本プロジェクトの背景には、山梨県の伝統技術「甲州手彫印章」 の存在があります。甲州手彫印章は、職人が一つひとつ手作業で彫り上げる印章 で、その技術は400年以上の歴史を持ちます。

この技術を活かし、「rinsho」のプロダクトは単なるリメイクではなく、職人の手で丁寧に再加工されることで、家族の記憶をより特別な形で残すもの となりました。伝統的な技術を現代のプロダクトへと活かし、印章文化の新たな可能性を拓く試みでもあります。


ハンコの新しい役割とは?

「rinsho」の開発を通じて、ハンコには 「証明のための道具」以上の価値がある ことを改めて実感しました。

  1. 「証」ではなく「記憶」としてのハンコ
    ハンコは、その人が生きた証でもあり、その人の存在を思い出すきっかけにもなる。
    「rinsho」は、押すためのハンコから、持ち運ぶためのハンコへ という新たな視点を生み出しました。

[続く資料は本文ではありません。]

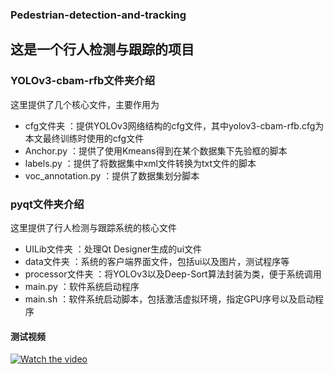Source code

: ### Pedestrian-detection-and-tracking

## 这是一个行人检测与跟踪的项目

### YOLOv3-cbam-rfb文件夹介绍

这里提供了几个核心文件，主要作用为

+ cfg文件夹                       ：提供YOLOv3网络结构的cfg文件，其中yolov3-cbam-rfb.cfg为本文最终训练时使用的cfg文件
+ Anchor.py                      ：提供了使用Kmeans得到在某个数据集下先验框的脚本
+ labels.py                         ：提供了将数据集中xml文件转换为txt文件的脚本
+ voc_annotation.py        ：提供了数据集划分脚本

### pyqt文件夹介绍

这里提供了行人检测与跟踪系统的核心文件

+ UILib文件夹                       ：处理Qt Designer生成的ui文件
+ data文件夹                        ：系统的客户端界面文件，包括ui以及图片，测试程序等
+ processor文件夹              ：将YOLOv3以及Deep-Sort算法封装为类，便于系统调用
+ main.py                             ：软件系统启动程序
+ main.sh                            ：软件系统启动脚本，包括激活虚拟环境，指定GPU序号以及启动程序

#### 测试视频

 [![Watch the video](https://github.com/codingmagic666/Pedestrian-detection-and-tracking/blob/main/extra/display.gif)]()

  2. 使われなくなったものに、新しい命を吹き込む
    家族の形見として保管されることの多いハンコですが、それを日常に馴染む形にすることで、もっと身近に、もっと自然に受け継ぐことができる

  3. 伝統技術を未来につなげる手段
    甲州手彫印章の職人技術は、近年の印章需要の低下により存続の危機にあります。
    しかし、「rinsho」のようなプロダクトを通じて、技術を別の形で活かすことができる
    伝統工芸を未来へつなぐためにも、こうした新しい視点が必要だと感じました。


未来へとつなぐプロジェクト

©︎甲州手彫印章組合

オクノテは、「rinsho」のデザインを通じて、個人の想いや地域の文化を未来へ受け継ぐための役割 を担いました。
このプロダクトが、多くの人にとって大切な記憶を残す手段となり、家族のつながりをより深めるきっかけになれば と思います。

「rinsho」が提案する 「新しい記憶の持ち運び方」 が、未来の形見のあり方の一つとして広がることを願っています。